Frequency Matters
Frequency is a component of sound, and sound engineers, acoustic engineers, physicists, medical technicians, and rocket scientists all have an interest in frequency: when it comes to sound – frequency matters.
Reproducing sound and projecting it through a speaker means you need a firm grasp of how frequency works in human hearing.
Listening
When you hit a drum or strum a guitar, you produce sound because of the vibration of the drum skin or the guitar sting. The vibration is a component of the sound wave. Even without an in-depth scientific study of sound, you instinctively know that sound is all about vibration (remember the song by The Beach Boys – Good Vibrations?). Frequency is the measure of the vibration of sound.
You mainly hear through sound vibrations on your eardrum, but you don’t hear exclusively through your ears. Sound is a vibration, and you can listen to it through your skull and feel it with your whole body – you really can feel the noise.
There are deaf musicians (as opposed to older band members who have hearing loss) like Mandy Harvey, a jazz singer with perfect pitch, and Sean Forbes, Founder of the Deaf Performing Arts Network. Closer to home in Scotland, there is Dame Evelyn Glennie, an award-winning percussionist. All of these musicians demonstrate that you feel and understand sound, as well as hearing it through your ears.
Frequency Range
The limits of the best human frequency range are 20 to 20,000Hz. Most people’s hearing is nowhere near that sensitive. The human speaking voice range lies between 1000 and 5,000Hz, and it’s not surprising that most people are best at picking up noises in that range.

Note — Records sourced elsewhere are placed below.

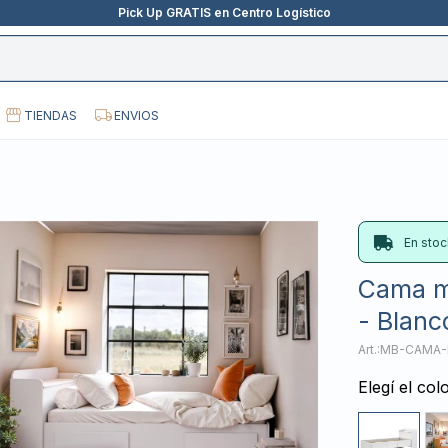
Pick Up GRATIS en Centro Logístico
TIENDAS
ENVIOS
En stoc
Cama ma
- Blanc
MB-CAMA-
Elegí el col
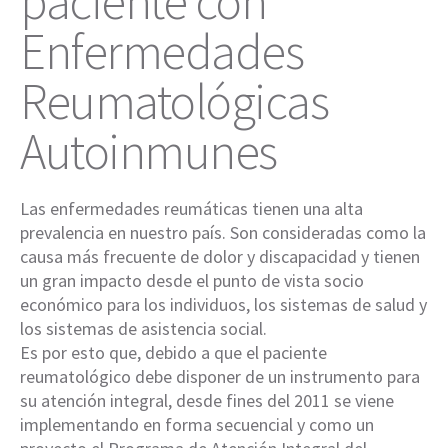
paciente con
Enfermedades
Reumatológicas
Autoinmunes
Las enfermedades reumáticas tienen una alta
prevalencia en nuestro país. Son consideradas como la
causa más frecuente de dolor y discapacidad y tienen
un gran impacto desde el punto de vista socio
económico para los individuos, los sistemas de salud y
los sistemas de asistencia social.
Es por esto que, debido a que el paciente
reumatológico debe disponer de un instrumento para
su atención integral, desde fines del 2011 se viene
implementando en forma secuencial y como un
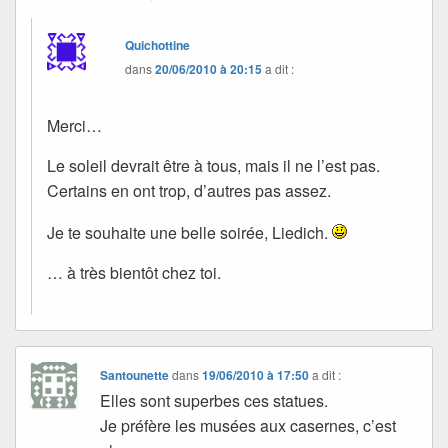
Quichottine
dans
20/06/2010 à 20:15
a dit :
Merci…
Le soleil devrait être à tous, mais il ne l’est pas.
Certains en ont trop, d’autres pas assez.
Je te souhaite une belle soirée, Liedich.
… à très bientôt chez toi.
Santounette
dans
19/06/2010 à 17:50
a dit :
Elles sont superbes ces statues.
Je préfère les musées aux casernes, c’est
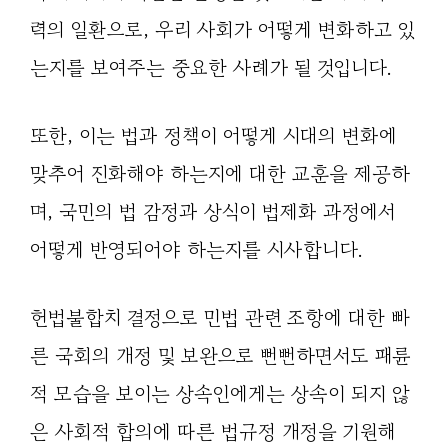
력의 일환으로, 우리 사회가 어떻게 변화하고 있
는지를 보여주는 중요한 사례가 될 것입니다.
또한, 이는 법과 정책이 어떻게 시대의 변화에
맞추어 진화해야 하는지에 대한 교훈을 제공하
며, 국민의 법 감정과 상식이 법제화 과정에서
어떻게 반영되어야 하는지를 시사합니다.
헌법불합치 결정으로 민법 관련 조항에 대한 빠
른 국회의 개정 및 보완으로 뻔뻔하면서도 패륜
적 모습을 보이는 상속인에게는 상속이 되지 않
은 사회적 합의에 따른 법규정 개정을 기원해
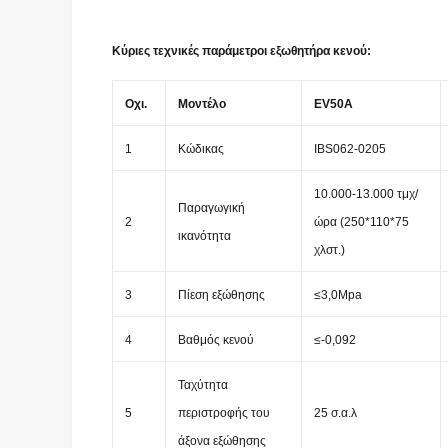
Κύριες τεχνικές παράμετροι εξωθητήρα κενού:
Οχι.
Μοντέλο
EV50A
1
Κώδικας
IBS062-0205
10.000-13.000 τμχ/
Παραγωγική
2
ώρα (250*110*75
ικανότητα
χλστ.)
3
Πίεση εξώθησης
≤3,0Mpa
4
Βαθμός κενού
≤-0,092
Ταχύτητα
5
περιστροφής του
25 σ.α.λ
άξονα εξώθησης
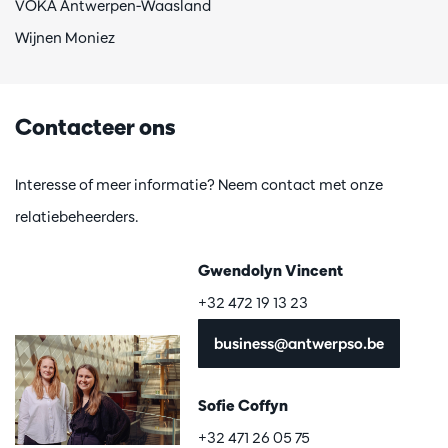
VOKA Antwerpen-Waasland
Wijnen Moniez
Contacteer ons
Interesse of meer informatie? Neem contact met onze
relatiebeheerders.
Gwendolyn Vincent
+32 472 19 13 23
business@antwerpso.be
Sofie Coffyn
+32 471 26 05 75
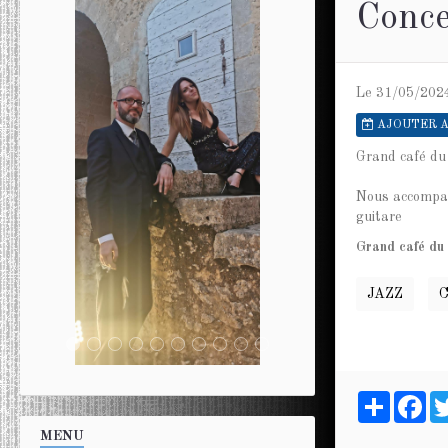
Conce
Le 31/05/202
AJOUTER A
Grand café du
Nous accompag
guitare
Grand café du
JAZZ
Partager
Fa
MENU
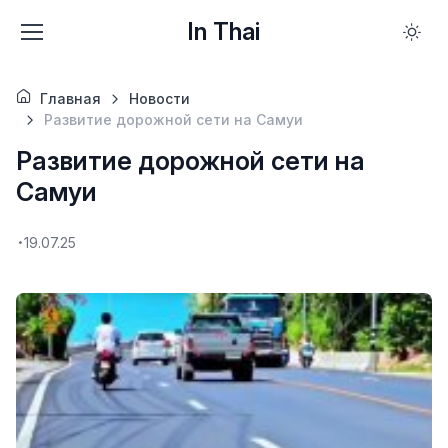
In Thai
Главная
Новости
Развитие дорожной сети на Самуи
Развитие дорожной сети на
Самуи
19.07.25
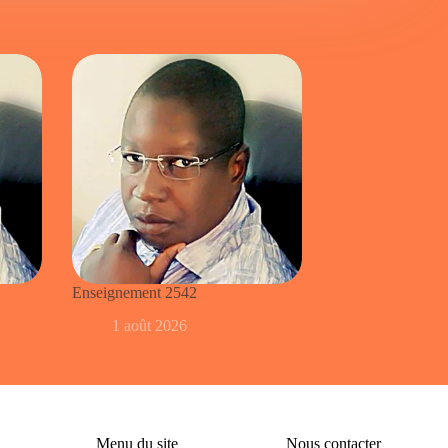
Enseignement 2542
1 août 2026
Menu du site
Nous contacter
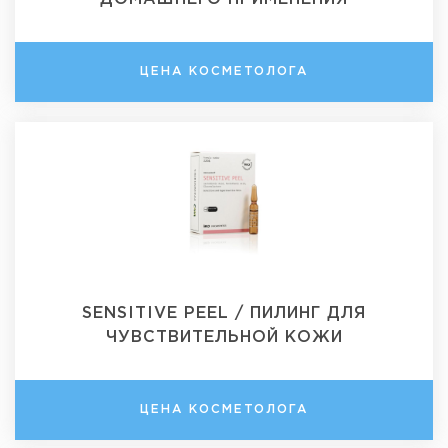
ЦЕНА КОСМЕТОЛОГА
SENSITIVE PEEL / ПИЛИНГ ДЛЯ
ЧУВСТВИТЕЛЬНОЙ КОЖИ
ЦЕНА КОСМЕТОЛОГА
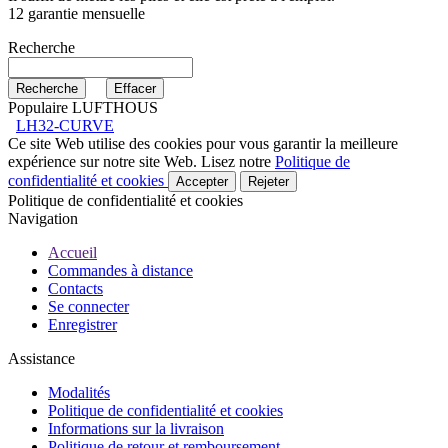
12 garantie mensuelle
Recherche
Populaire LUFTHOUS
LH32-CURVE
Ce site Web utilise des cookies pour vous garantir la meilleure
expérience sur notre site Web. Lisez notre
Politique de
confidentialité et cookies
Accepter
Rejeter
Politique de confidentialité et cookies
Navigation
Accueil
Commandes à distance
Contacts
Se connecter
Enregistrer
Assistance
Modalités
Politique de confidentialité et cookies
Informations sur la livraison
Politique de retour et remboursement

Without getting too technical, the human frequency range or audio spectrum divides into:
- Sub-bass: 20 to 60Hz and you feel it more than hear it.

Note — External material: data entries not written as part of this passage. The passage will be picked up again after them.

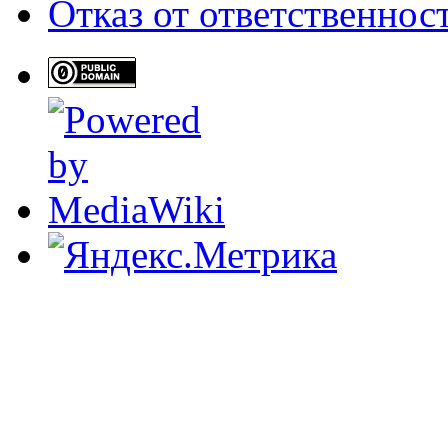
Отказ от ответственнос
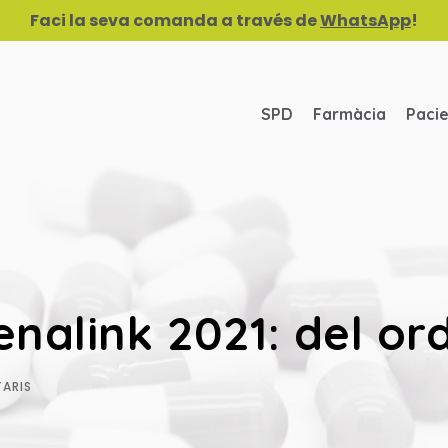
Faci la seva comanda a través de
WhatsApp
!
SPD
Farmàcia
Paci
nalink 2021: del or
ARIS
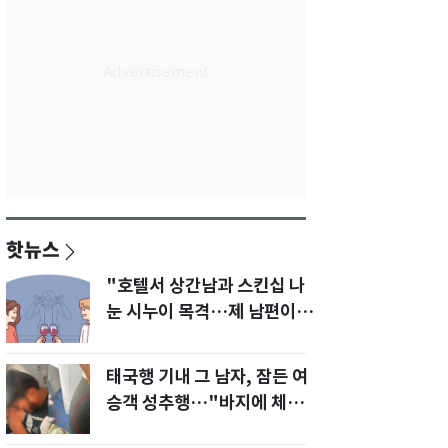
핫뉴스
"호텔서 상간남과 스킨십 나
눈 시누이 목격…제 남편이
입 다물라 하네요"
태국행 기내 그 남자, 잠든 여
승객 성추행…"바지에 체액
까지 묻었다"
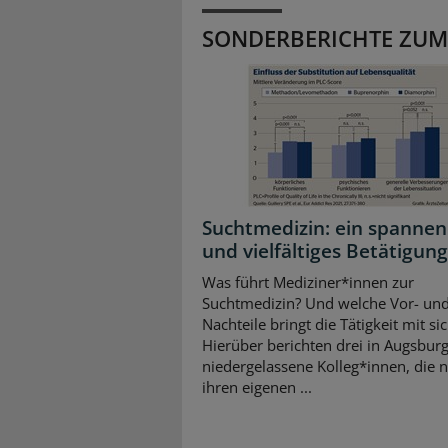
SONDERBERICHTE ZUM
Suchtmedizin: ein spanne
und vielfältiges Betätigung
Was führt Mediziner*innen zur
Suchtmedizin? Und welche Vor- un
Nachteile bringt die Tätigkeit mit si
Hierüber berichten drei in Augsbur
niedergelassene Kolleg*innen, die 
ihren eigenen ...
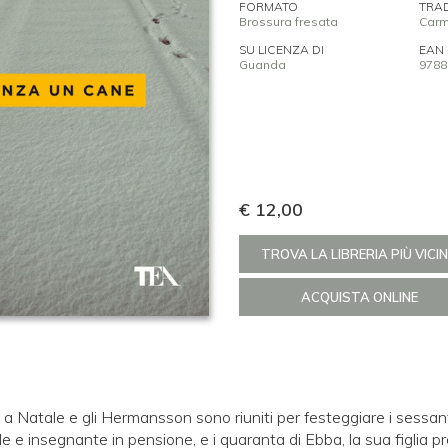
FORMATO
TRA
Brossura fresata
Carm
SU LICENZA DI
EAN
Guanda
9788
€ 12,00
TROVA LA LIBRERIA PIÙ VICI
ACQUISTA ONLINE
a Natale e gli Hermansson sono riuniti per festeggiare i sessan
e e insegnante in pensione, e i quaranta di Ebba, la sua figlia p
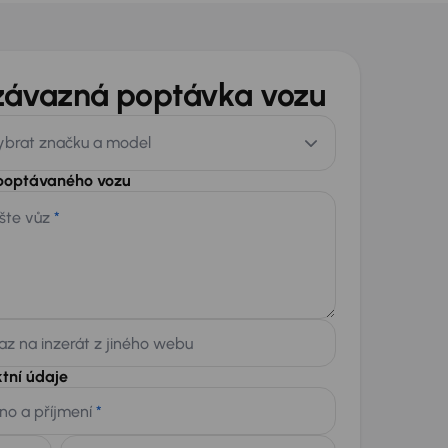
závazná poptávka vozu
ybrat značku a model
 poptávaného vozu
šte vůz
*
z na inzerát z jiného webu
tní údaje
no a příjmení
*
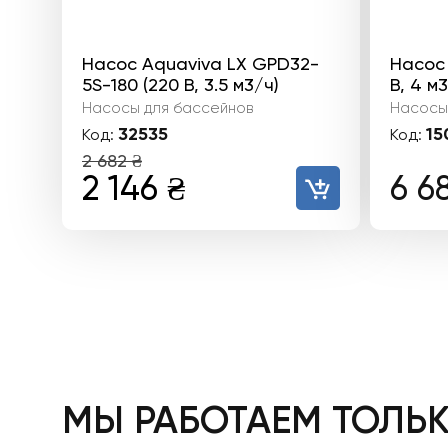
Насос Aquaviva LX GPD32-
Насос 
5S-180 (220 В, 3.5 м3/ч)
В, 4 м3
Насосы для бассейнов
Насосы
32535
15
Код:
Код:
2 682
₴
Первоначальная
Текущая
2 146
₴
6 6
цена
цена:
составляла
2
2
146 ₴.
682 ₴.
МЫ РАБОТАЕМ ТОЛЬ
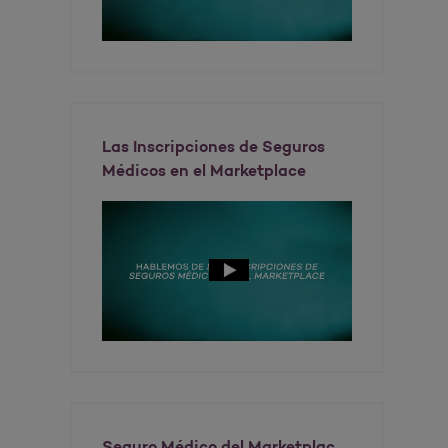
Las Inscripciones de Seguros
Médicos en el Marketplace
Seguro Médico del Marketplac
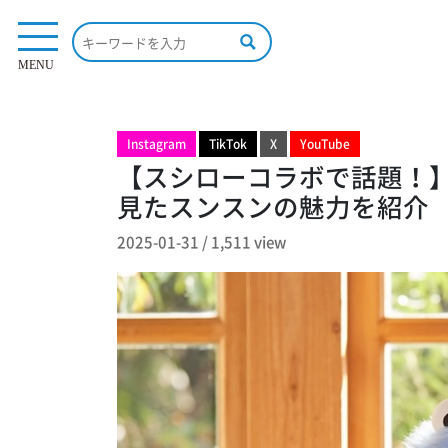
1,511 view
MENU
Instagram
TikTok
X
YouTube
【スシローコラボで話題！
見たスンスンの魅力を紹介
2025-01-31
/
1,511 view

- Bass: 60 to 250Hz. Most music uses bass notes around 90 to 200Hz.
- Low midrange: 250 to 500Hz, sometimes called the bass presence range.
- Midrange: 500 to 2,000Hz, too much in this area can be tinny and tiring on the ears.
- Upper midrange: 2,000 to 4,000 Hz, in the human voice range.
- Presence: 4,000 to 6,000 Hz. In a home stereo, this is the treble area.
- Brilliance: 6,000 to 20,000Hz in this range, you get a bit of sparkle but may also get too much hiss.
Speakers and Frequency
What does all this have to do with speaker design? The speaker produces sound in the human range because let’s face it, that’s what you want. Unless you have some weird reason for playing music to a different species.
The frequency response of your speaker tells you the range of sound frequencies that the speaker can project. It won’t be the full human range, but a section of it. A speaker attempting to project sounds covering the whole human range would sound terrible – you are better off with speakers that project a defined range accurately and without excess colour.
The holy grail of speakers is to take the sound input and project it through the speaker with minimal variation – a flat frequency response. When you are looking at speakers, you need to pay attention to the range and the response. When it comes to designing your sound system, you will blend your use of speakers to cover the range and quality of sound you want the audience to hear. When it comes to speakers – frequency matters.